As I was sitting in church last Sunday, the message came to me loud and clear. “Giving of yourself is the most precious gift you can give someone,” the priest spoke those words to the congregation. My mind started to wander (in a good way) to the gift of Communion. Taking the body of Christ meant so much more to me at that moment. Each time that Communion is offered to me, I take it and asked God to enter my mind, body and soul with the Holy Spirit. After hearing those words, it meant more. Christ not only was giving me the Holy Spirit, but He was sharing His life with me. Through scripture, Christ gives me little pieces of His story that I use to change my own path into God’s path. Because of those beautiful witnesses in scripture, I am able to see that I am not alone.
One scripture that stands out in my mind is from Matthew 26:26
While they were eating, Jesus took some bread, and after a blessing, He broke it and gave it to the disciples, and said, “Take, eat; this is My body.”
Take, eat is what He says to His disciples. But he is not just talking about eating, he is talking about ingesting it entirely. Take what I tell you, believe it, live it, feel it and share it with all. Take what I am and share eternal life with all who will listen.
Yesterday, I shared with you a story about my youngest daughter, Katie. It isn’t something that I like to share with others (especially strangers) because it opens up a vulnerable part of my life. It allows people to see my family’s imperfections. For some reason in the midst of all the sadness this past week, I felt a strong urge to share the story for those mothers who have experienced the same exhaustion. Well, the priest was right; people do need to hear personal witnesses because the hits on my blog tripled yesterday. I received emails and comments from people who persevere daily with children that have special needs. I imagine there were lots of people that didn’t respond, but knew and recognized my exhaustion because they have been there too.
You see, if I hadn’t opened up my life to readers, then I would be holding back a little piece of me for myself. By not sharing my conquered trials, I would be hoarding my solutions from others who desperately need to hear how to handle a struggle. I know the loneliness that I felt when I had no one to turn to. I know the sadness that I endured because no one could understand or comprehend my struggle. I know the desperation I persevered through (alone) because I was afraid to tell people what was going on in my own home. Looking back, I never want anyone to go through that alone. If I can help by sharing my journey, then I am going to do just that!
During this Christmas Season, share yourself with someone. Be aware of those around you and when you recognize a struggle, step up and share your journey of faith. Don’t be afraid to allow God to work through you to help someone in need.
John 3:16 For God so loved the world, that He gave His only begotten Son, that whoever believes in Him shall not perish, but have eternal life.

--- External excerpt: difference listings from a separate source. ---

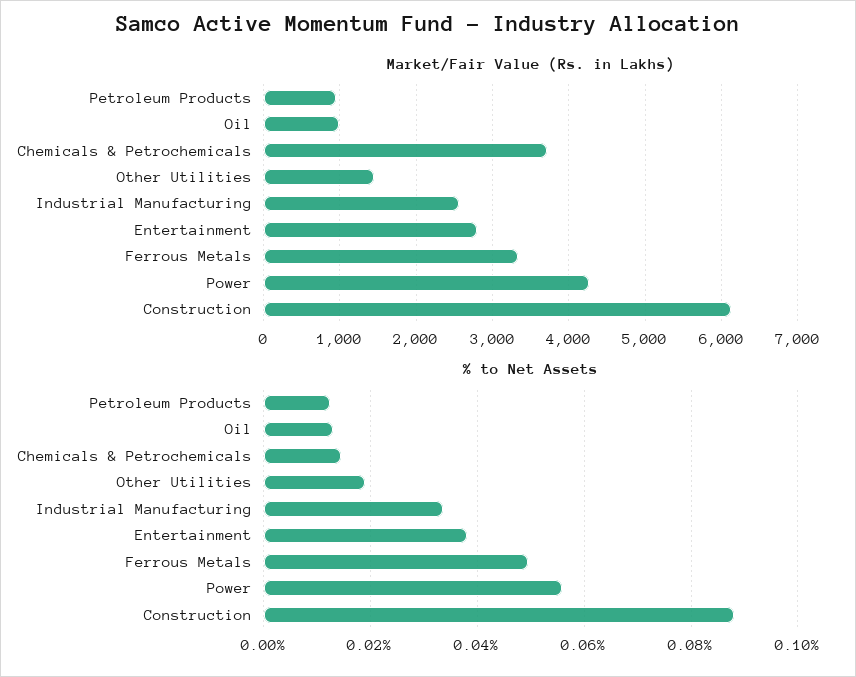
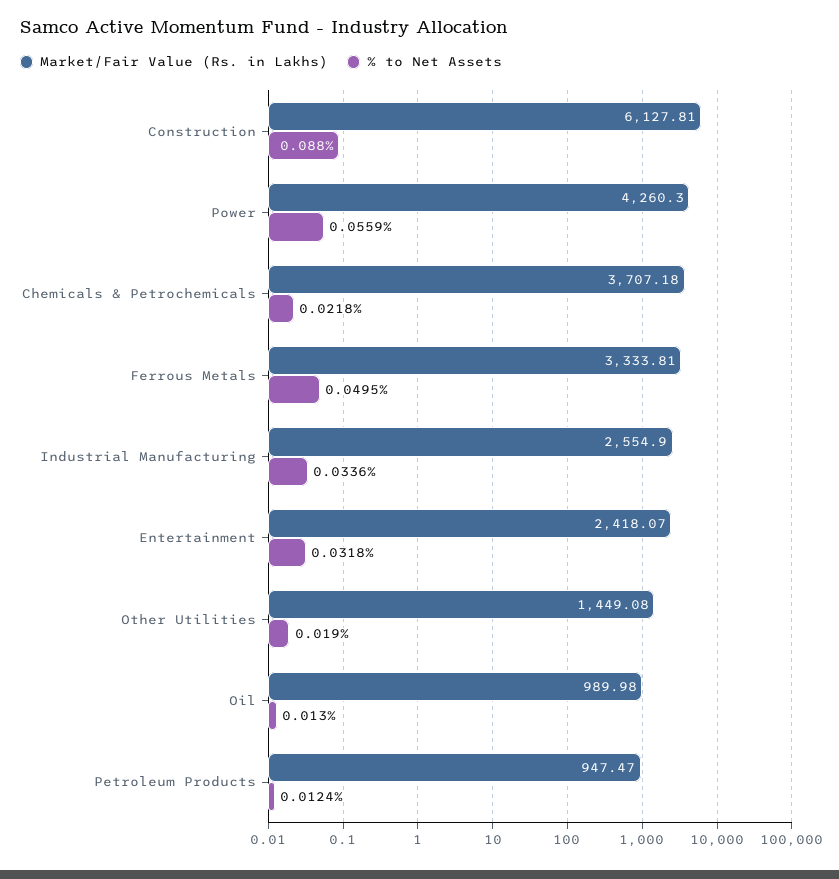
  {
    "Market/Fair Value (Rs. in Lakhs)": {
      "Petroleum Products": 947.47,
      "Oil": 989.98,
      "Chemicals & Petrochemicals": 3707.18,
      "Other Utilities": 1449.08,
      "Industrial Manufacturing": 2554.9,
-     "Entertainment": 2800,
+     "Entertainment": 2418.07,
      "Ferrous Metals": 3333.81,
      "Power": 4260.3,
      "Construction": 6127.81
    },
    "% to Net Assets": {
      "Petroleum Products": 0.0124,
      "Oil": 0.013,
-     "Chemicals & Petrochemicals": 0.014,
+     "Chemicals & Petrochemicals": 0.0218,
      "Other Utilities": 0.019,
      "Industrial Manufacturing": 0.0336,
-     "Entertainment": 0.038,
+     "Entertainment": 0.0318,
      "Ferrous Metals": 0.0495,
      "Power": 0.0559,
      "Construction": 0.088
    }
  }

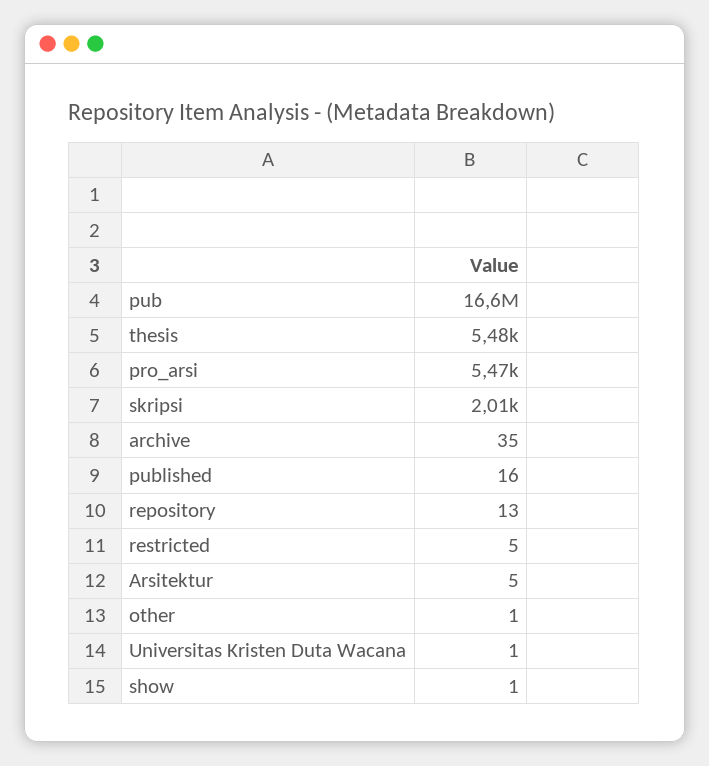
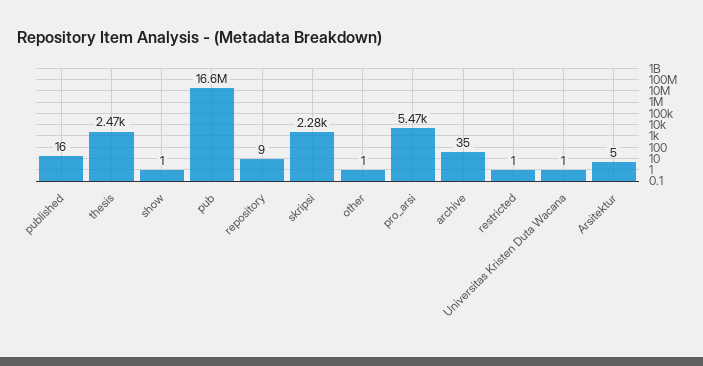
  {
    "pub": 16600000,
-   "thesis": 5480,
+   "thesis": 2470,
    "pro_arsi": 5470,
-   "skripsi": 2010,
+   "skripsi": 2280,
    "archive": 35,
    "published": 16,
-   "repository": 13,
+   "repository": 9,
-   "restricted": 5,
+   "restricted": 1,
    "Arsitektur": 5,
    "other": 1,
    "Universitas Kristen Duta Wacana": 1,
    "show": 1
  }

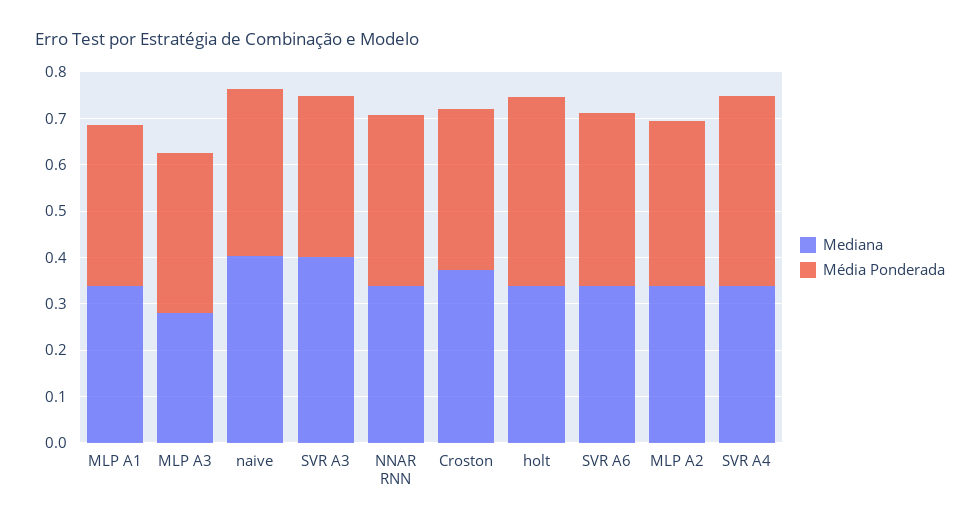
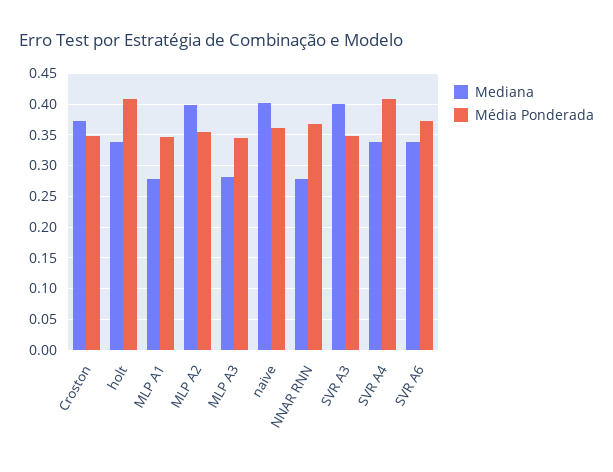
  {
    "Mediana": {
-     "MLP A1": 0.34,
+     "MLP A1": 0.28,
      "MLP A3": 0.28,
      "naive": 0.4,
      "SVR A3": 0.4,
-     "NNAR RNN": 0.34,
+     "NNAR RNN": 0.28,
      "Croston": 0.37,
      "holt": 0.34,
      "SVR A6": 0.34,
-     "MLP A2": 0.34,
+     "MLP A2": 0.4,
      "SVR A4": 0.34
    },
    "Média Ponderada": {
      "MLP A1": 0.35,
      "MLP A3": 0.35,
      "naive": 0.36,
      "SVR A3": 0.35,
      "NNAR RNN": 0.37,
      "Croston": 0.35,
      "holt": 0.41,
      "SVR A6": 0.37,
      "MLP A2": 0.36,
      "SVR A4": 0.41
    }
  }

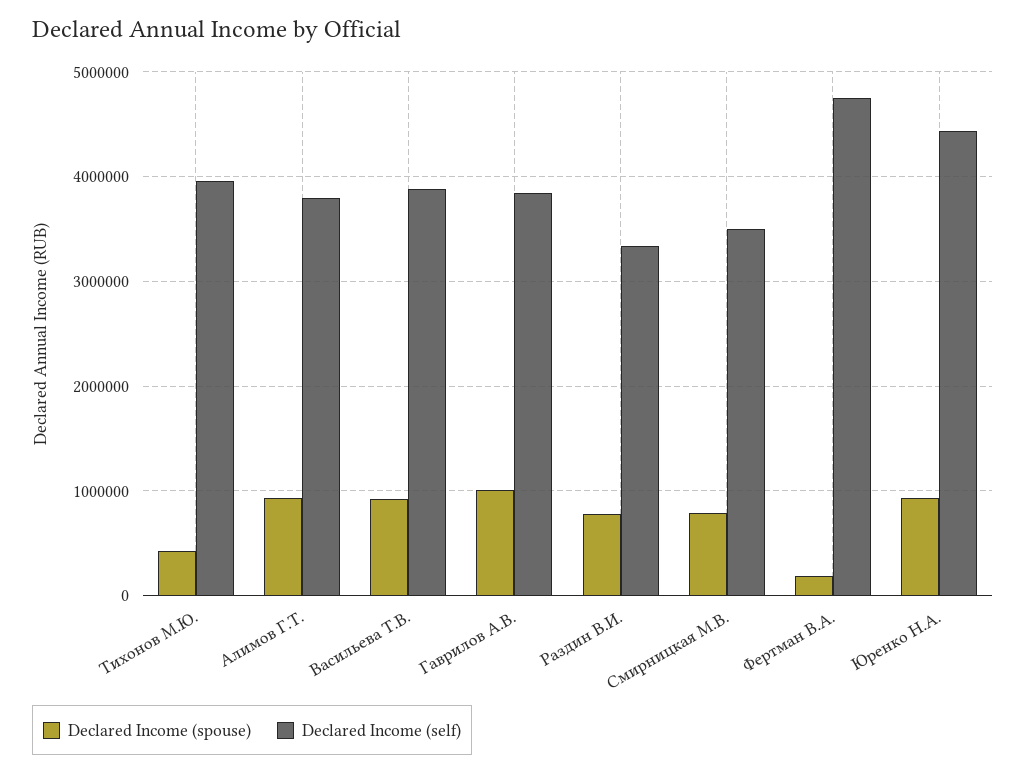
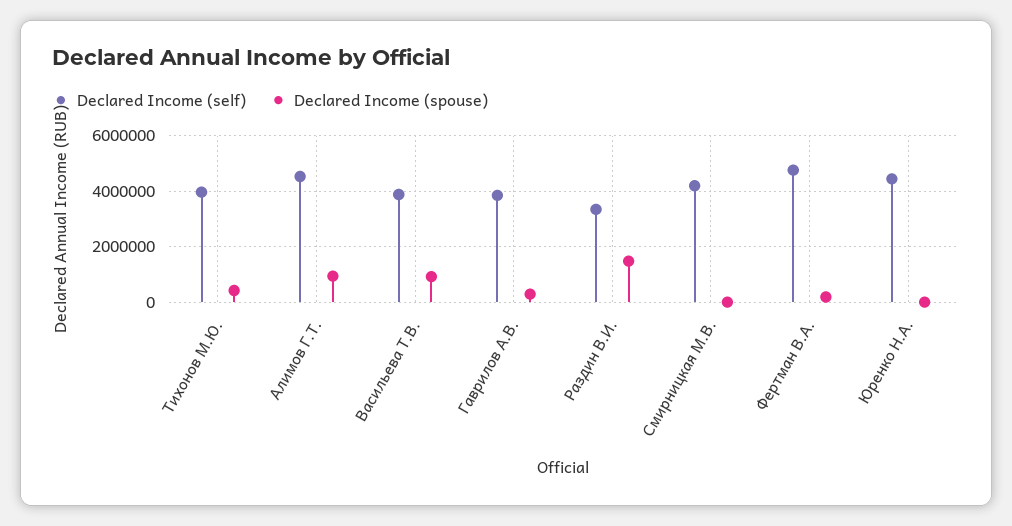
  {
    "Declared Income (spouse)": {
      "Тихонов М.Ю.": 400000,
      "Алимов Г.Т.": 900000,
      "Васильева Т.В.": 900000,
-     "Гаврилов А.В.": 1000000,
+     "Гаврилов А.В.": 250000,
-     "Раздин В.И.": 800000,
+     "Раздин В.И.": 1500000,
-     "Смирницкая М.В.": 800000,
+     "Смирницкая М.В.": 0,
      "Фертман В.А.": 200000,
-     "Юренко Н.А.": 900000
+     "Юренко Н.А.": 0
    },
    "Declared Income (self)": {
      "Тихонов М.Ю.": 4000000,
-     "Алимов Г.Т.": 3800000,
+     "Алимов Г.Т.": 4500000,
      "Васильева Т.В.": 3900000,
      "Гаврилов А.В.": 3800000,
      "Раздин В.И.": 3300000,
-     "Смирницкая М.В.": 3500000,
+     "Смирницкая М.В.": 4250000,
      "Фертман В.А.": 4800000,
      "Юренко Н.А.": 4400000
    }
  }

This is so true, Anne. If we don’t share our trials and imperfections and fears, people often (wrongly) that our lives are perfect. Especially at this time of year when we read the Christmas newsletters, which I love! But who wants to read the sad stuff?? We get enough of that in the media. But it is a good reminder to share when life is tough too….. And to my friends and family- my life nor am I perfect- FAR FROM IT- but my life is a gift, and I try to cherish every minute of it, and all of YOU!!